(Collected data)
§
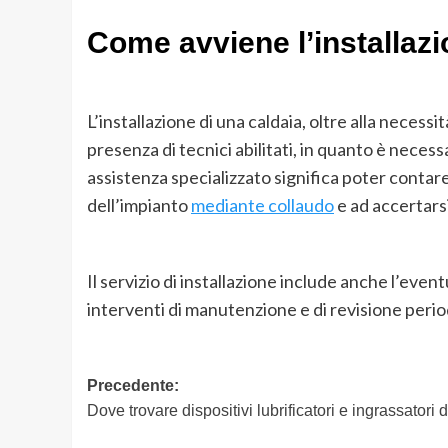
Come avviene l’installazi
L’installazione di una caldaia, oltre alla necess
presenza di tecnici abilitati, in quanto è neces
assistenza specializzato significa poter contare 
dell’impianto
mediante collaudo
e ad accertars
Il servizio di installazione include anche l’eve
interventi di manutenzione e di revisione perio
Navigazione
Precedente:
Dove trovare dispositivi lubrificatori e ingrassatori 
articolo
§
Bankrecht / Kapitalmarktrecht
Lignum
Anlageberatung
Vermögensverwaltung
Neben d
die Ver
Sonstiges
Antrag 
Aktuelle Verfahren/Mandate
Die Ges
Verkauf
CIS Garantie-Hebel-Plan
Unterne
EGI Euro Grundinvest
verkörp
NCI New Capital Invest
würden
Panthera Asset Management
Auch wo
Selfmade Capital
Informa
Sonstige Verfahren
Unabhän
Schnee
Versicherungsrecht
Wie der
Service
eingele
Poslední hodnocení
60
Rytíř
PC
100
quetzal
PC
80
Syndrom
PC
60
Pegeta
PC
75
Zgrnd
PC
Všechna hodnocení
§
## Job
Identify each line above that contains the string "Verfahren" and copy those lines. Matching is case-sensitive.

## Problem solution
Aktuelle Verfahren/Mandate
Sonstige Verfahren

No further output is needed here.